◆ Work to be completed: Only the pictures are to be left out; write out the rest of the data exactly.

◆ Collected material:
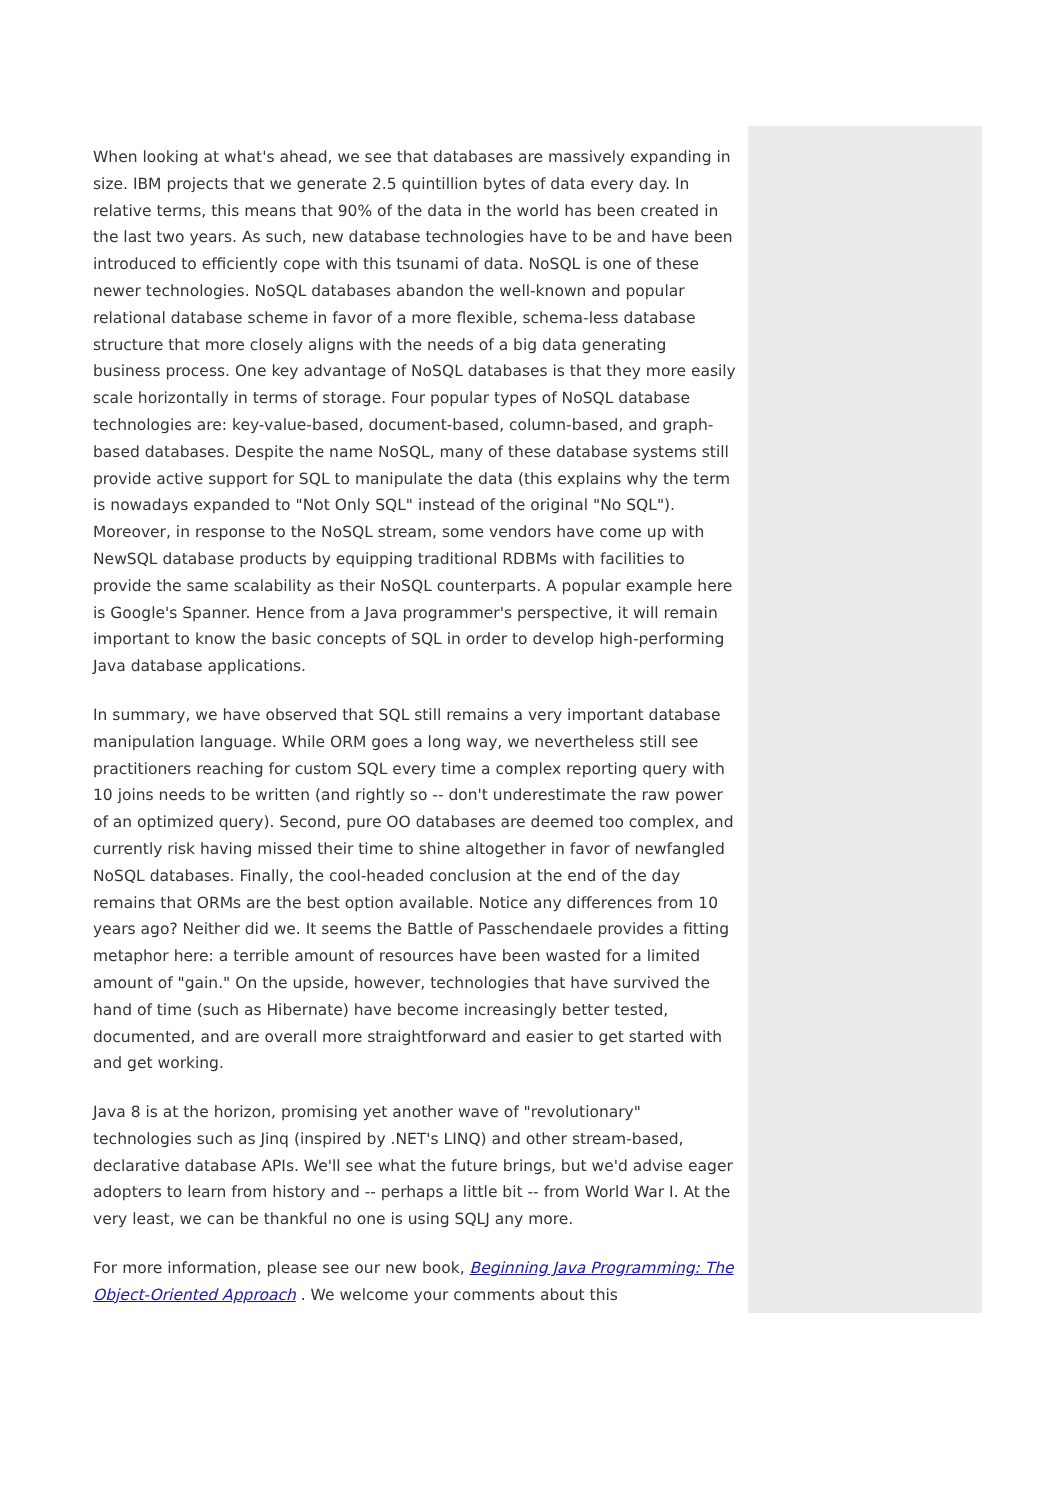When looking at what's ahead, we see that databases are massively expanding in size. IBM projects that we generate 2.5 quintillion bytes of data every day. In relative terms, this means that 90% of the data in the world has been created in the last two years. As such, new database technologies have to be and have been introduced to efficiently cope with this tsunami of data. NoSQL is one of these newer technologies. NoSQL databases abandon the well-known and popular relational database scheme in favor of a more flexible, schema-less database structure that more closely aligns with the needs of a big data generating business process. One key advantage of NoSQL databases is that they more easily scale horizontally in terms of storage. Four popular types of NoSQL database technologies are: key-value-based, document-based, column-based, and graph-based databases. Despite the name NoSQL, many of these database systems still provide active support for SQL to manipulate the data (this explains why the term is nowadays expanded to "Not Only SQL" instead of the original "No SQL"). Moreover, in response to the NoSQL stream, some vendors have come up with NewSQL database products by equipping traditional RDBMs with facilities to provide the same scalability as their NoSQL counterparts. A popular example here is Google's Spanner. Hence from a Java programmer's perspective, it will remain important to know the basic concepts of SQL in order to develop high-performing Java database applications.
In summary, we have observed that SQL still remains a very important database manipulation language. While ORM goes a long way, we nevertheless still see practitioners reaching for custom SQL every time a complex reporting query with 10 joins needs to be written (and rightly so -- don't underestimate the raw power of an optimized query). Second, pure OO databases are deemed too complex, and currently risk having missed their time to shine altogether in favor of newfangled NoSQL databases. Finally, the cool-headed conclusion at the end of the day remains that ORMs are the best option available. Notice any differences from 10 years ago? Neither did we. It seems the Battle of Passchendaele provides a fitting metaphor here: a terrible amount of resources have been wasted for a limited amount of "gain." On the upside, however, technologies that have survived the hand of time (such as Hibernate) have become increasingly better tested, documented, and are overall more straightforward and easier to get started with and get working.
Java 8 is at the horizon, promising yet another wave of "revolutionary" technologies such as Jinq (inspired by .NET's LINQ) and other stream-based, declarative database APIs. We'll see what the future brings, but we'd advise eager adopters to learn from history and -- perhaps a little bit -- from World War I. At the very least, we can be thankful no one is using SQLJ any more.
For more information, please see our new book, Beginning Java Programming: The Object-Oriented Approach . We welcome your comments about this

◆ Written solution:
When looking at what's ahead, we see that databases are massively expanding in size. IBM projects that we generate 2.5 quintillion bytes of data every day. In relative terms, this means that 90% of the data in the world has been created in the last two years. As such, new database technologies have to be and have been introduced to efficiently cope with this tsunami of data. NoSQL is one of these newer technologies. NoSQL databases abandon the well-known and popular relational database scheme in favor of a more flexible, schema-less database structure that more closely aligns with the needs of a big data generating business process. One key advantage of NoSQL databases is that they more easily scale horizontally in terms of storage. Four popular types of NoSQL database technologies are: key-value-based, document-based, column-based, and graph-based databases. Despite the name NoSQL, many of these database systems still provide active support for SQL to manipulate the data (this explains why the term is nowadays expanded to "Not Only SQL" instead of the original "No SQL"). Moreover, in response to the NoSQL stream, some vendors have come up with NewSQL database products by equipping traditional RDBMs with facilities to provide the same scalability as their NoSQL counterparts. A popular example here is Google's Spanner. Hence from a Java programmer's perspective, it will remain important to know the basic concepts of SQL in order to develop high-performing Java database applications.
In summary, we have observed that SQL still remains a very important database manipulation language. While ORM goes a long way, we nevertheless still see practitioners reaching for custom SQL every time a complex reporting query with 10 joins needs to be written (and rightly so -- don't underestimate the raw power of an optimized query). Second, pure OO databases are deemed too complex, and currently risk having missed their time to shine altogether in favor of newfangled NoSQL databases. Finally, the cool-headed conclusion at the end of the day remains that ORMs are the best option available. Notice any differences from 10 years ago? Neither did we. It seems the Battle of Passchendaele provides a fitting metaphor here: a terrible amount of resources have been wasted for a limited amount of "gain." On the upside, however, technologies that have survived the hand of time (such as Hibernate) have become increasingly better tested, documented, and are overall more straightforward and easier to get started with and get working.
Java 8 is at the horizon, promising yet another wave of "revolutionary" technologies such as Jinq (inspired by .NET's LINQ) and other stream-based, declarative database APIs. We'll see what the future brings, but we'd advise eager adopters to learn from history and -- perhaps a little bit -- from World War I. At the very least, we can be thankful no one is using SQLJ any more.
For more information, please see our new book, Beginning Java Programming: The Object-Oriented Approach . We welcome your comments about this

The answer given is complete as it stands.